■ YOUR GOAL
Restate word for word the lines below that run from the one holding "Negócios de Família" through the one holding "cuya fuerza aérea", inclusive. Pictures don't belong in the copy.

(Collected data)
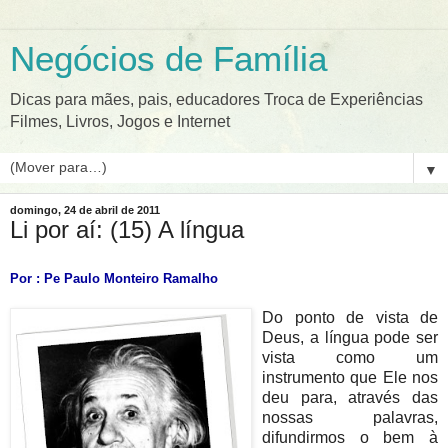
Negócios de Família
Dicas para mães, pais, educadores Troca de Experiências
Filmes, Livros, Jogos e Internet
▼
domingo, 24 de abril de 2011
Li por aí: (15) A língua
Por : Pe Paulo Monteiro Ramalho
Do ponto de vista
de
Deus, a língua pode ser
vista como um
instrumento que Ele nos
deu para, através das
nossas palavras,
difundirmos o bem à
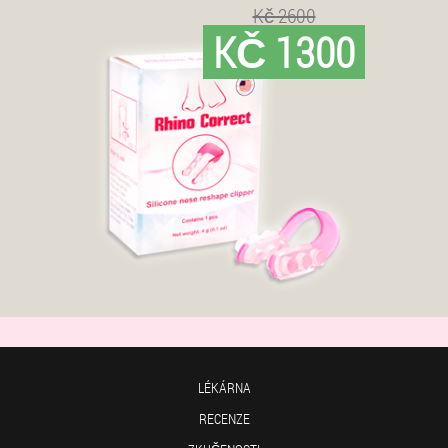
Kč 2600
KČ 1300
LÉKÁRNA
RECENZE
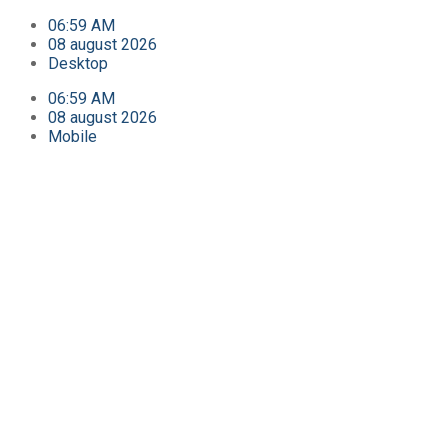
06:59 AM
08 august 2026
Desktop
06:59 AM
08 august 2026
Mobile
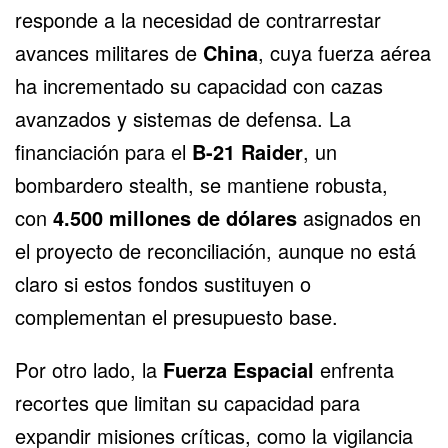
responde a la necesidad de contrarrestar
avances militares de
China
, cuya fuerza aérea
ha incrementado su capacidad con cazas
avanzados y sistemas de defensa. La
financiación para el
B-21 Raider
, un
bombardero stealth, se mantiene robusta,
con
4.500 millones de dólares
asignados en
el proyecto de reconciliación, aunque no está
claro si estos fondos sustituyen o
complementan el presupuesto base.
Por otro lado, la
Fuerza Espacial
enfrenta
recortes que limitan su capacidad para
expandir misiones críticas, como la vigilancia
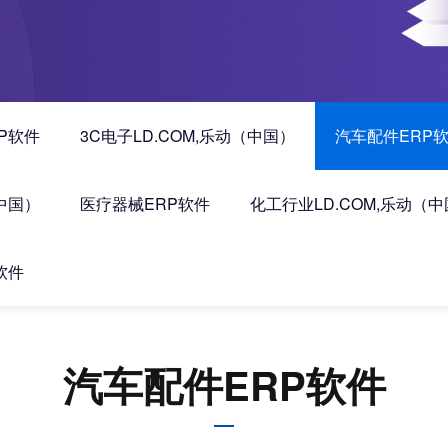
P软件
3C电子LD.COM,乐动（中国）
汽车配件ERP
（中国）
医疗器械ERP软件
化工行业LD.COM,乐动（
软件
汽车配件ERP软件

* * *

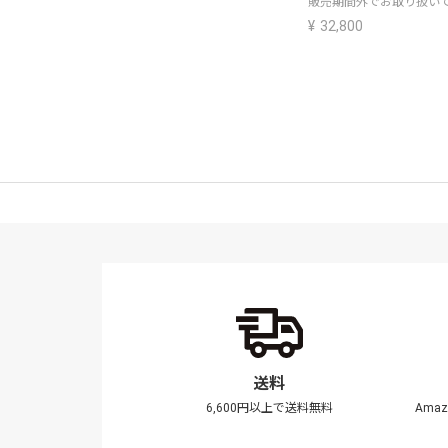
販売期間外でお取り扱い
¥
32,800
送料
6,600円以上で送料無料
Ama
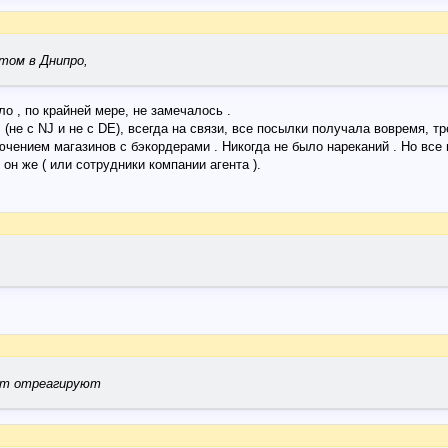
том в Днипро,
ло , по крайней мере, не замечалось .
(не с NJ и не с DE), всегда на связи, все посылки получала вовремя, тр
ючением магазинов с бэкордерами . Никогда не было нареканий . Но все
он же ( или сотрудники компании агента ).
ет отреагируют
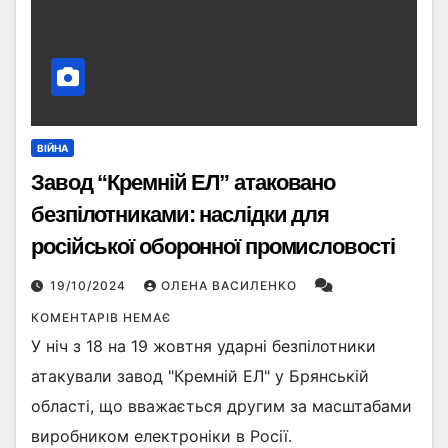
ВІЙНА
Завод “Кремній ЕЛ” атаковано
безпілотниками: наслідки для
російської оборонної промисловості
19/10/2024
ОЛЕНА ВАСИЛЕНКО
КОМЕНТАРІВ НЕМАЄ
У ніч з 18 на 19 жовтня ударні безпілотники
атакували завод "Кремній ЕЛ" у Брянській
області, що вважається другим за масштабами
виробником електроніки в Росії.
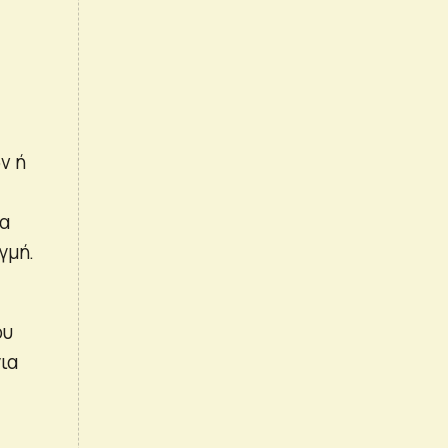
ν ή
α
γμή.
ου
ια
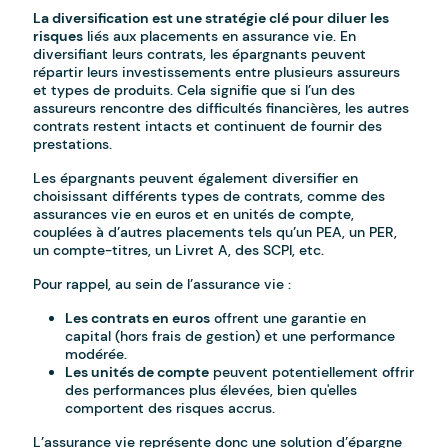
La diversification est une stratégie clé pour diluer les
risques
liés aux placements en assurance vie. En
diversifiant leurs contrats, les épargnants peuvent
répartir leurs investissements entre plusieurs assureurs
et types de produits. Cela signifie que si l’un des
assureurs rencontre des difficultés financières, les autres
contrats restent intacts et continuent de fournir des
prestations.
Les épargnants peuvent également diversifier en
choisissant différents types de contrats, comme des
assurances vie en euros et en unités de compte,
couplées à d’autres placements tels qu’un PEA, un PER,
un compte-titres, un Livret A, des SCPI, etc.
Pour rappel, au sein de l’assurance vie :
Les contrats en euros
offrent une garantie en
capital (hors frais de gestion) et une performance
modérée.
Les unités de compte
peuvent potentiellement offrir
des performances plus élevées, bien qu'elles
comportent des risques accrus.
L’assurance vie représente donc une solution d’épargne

---

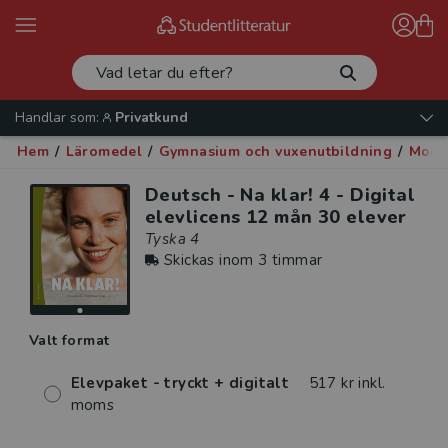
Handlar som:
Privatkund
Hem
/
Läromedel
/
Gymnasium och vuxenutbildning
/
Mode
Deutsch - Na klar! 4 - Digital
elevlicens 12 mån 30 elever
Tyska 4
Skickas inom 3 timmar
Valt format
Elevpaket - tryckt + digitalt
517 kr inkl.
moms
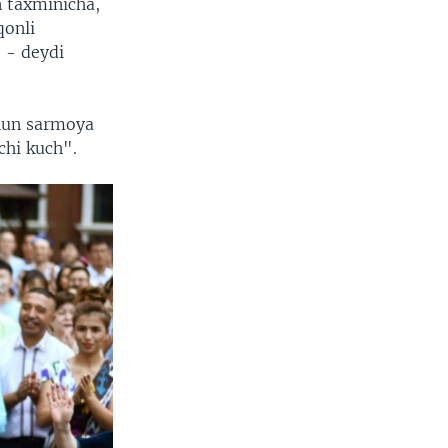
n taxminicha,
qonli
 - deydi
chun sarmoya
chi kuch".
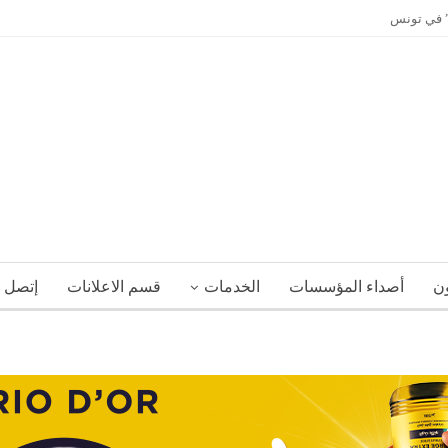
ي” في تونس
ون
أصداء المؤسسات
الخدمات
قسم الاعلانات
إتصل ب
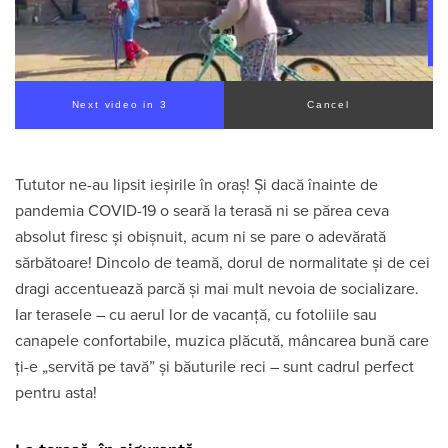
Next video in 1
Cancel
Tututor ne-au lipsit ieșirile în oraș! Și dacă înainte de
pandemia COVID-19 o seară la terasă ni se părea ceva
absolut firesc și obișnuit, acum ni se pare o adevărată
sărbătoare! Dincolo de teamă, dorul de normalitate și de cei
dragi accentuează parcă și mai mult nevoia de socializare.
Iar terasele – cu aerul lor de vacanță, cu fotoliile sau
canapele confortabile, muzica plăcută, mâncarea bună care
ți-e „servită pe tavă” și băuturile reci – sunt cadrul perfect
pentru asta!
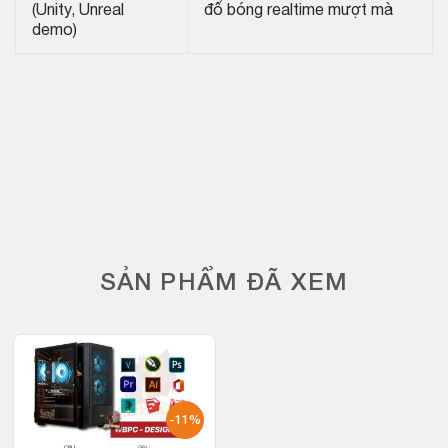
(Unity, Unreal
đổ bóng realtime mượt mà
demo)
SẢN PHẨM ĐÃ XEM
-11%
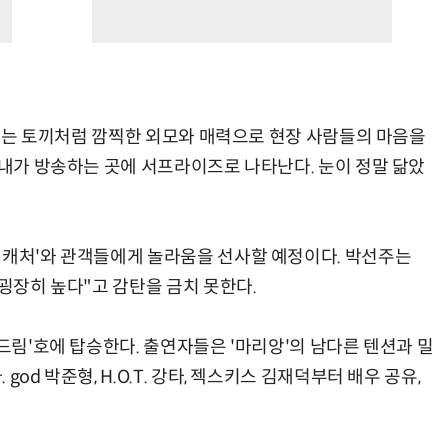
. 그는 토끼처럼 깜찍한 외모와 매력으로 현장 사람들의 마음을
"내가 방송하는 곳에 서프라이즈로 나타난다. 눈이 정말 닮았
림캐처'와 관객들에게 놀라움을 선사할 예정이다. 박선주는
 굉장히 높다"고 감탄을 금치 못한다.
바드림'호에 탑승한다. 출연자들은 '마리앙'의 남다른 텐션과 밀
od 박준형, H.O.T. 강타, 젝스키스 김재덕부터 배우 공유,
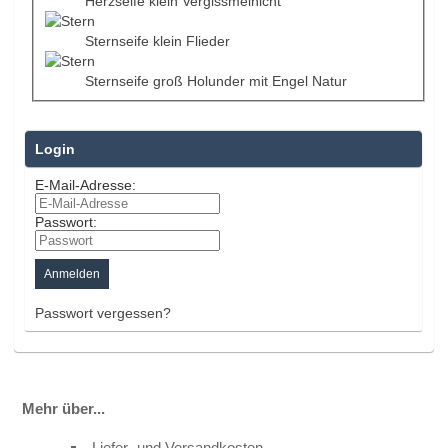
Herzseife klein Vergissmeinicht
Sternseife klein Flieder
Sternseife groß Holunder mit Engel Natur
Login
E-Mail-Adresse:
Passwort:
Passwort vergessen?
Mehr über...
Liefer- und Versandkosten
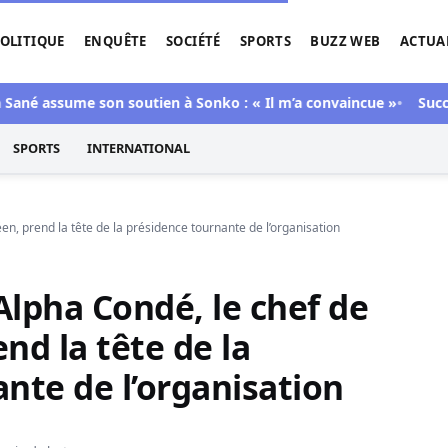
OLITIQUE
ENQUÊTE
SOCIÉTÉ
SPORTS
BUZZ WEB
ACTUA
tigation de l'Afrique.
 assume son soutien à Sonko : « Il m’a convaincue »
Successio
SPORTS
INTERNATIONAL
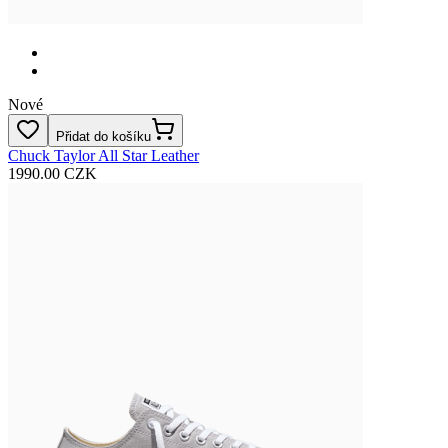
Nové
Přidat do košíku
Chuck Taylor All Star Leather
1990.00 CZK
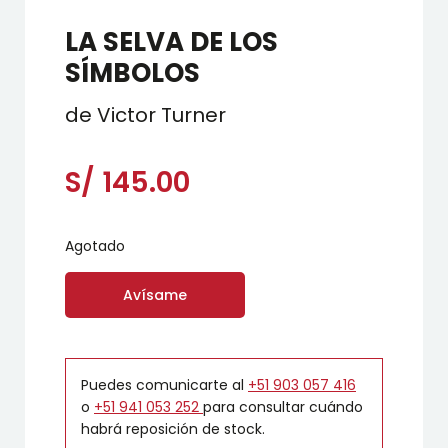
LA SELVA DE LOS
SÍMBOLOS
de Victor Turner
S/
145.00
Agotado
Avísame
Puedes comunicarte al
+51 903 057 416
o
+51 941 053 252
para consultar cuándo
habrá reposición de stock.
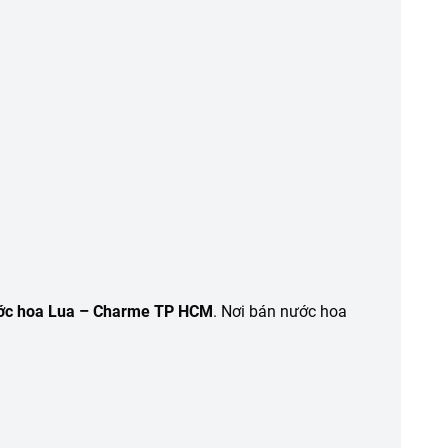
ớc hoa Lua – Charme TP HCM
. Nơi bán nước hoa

■ RESULT
Negócios de Família
Dicas para mães, pais, educadores Troca de Experiências
Filmes, Livros, Jogos e Internet
▼
domingo, 24 de abril de 2011
Li por aí: (15) A língua
Por : Pe Paulo Monteiro Ramalho
Do ponto de vista
de
Deus, a língua pode ser
vista como um
instrumento que Ele nos
deu para, através das
nossas palavras,
difundirmos o bem à
Kč 2600
KČ 1300
LÉKÁRNA
RECENZE
06:59 AM
08 august 2026
Desktop
06:59 AM
08 august 2026
Mobile
responde a la necesidad de contrarrestar
avances militares de
China
, cuya fuerza aérea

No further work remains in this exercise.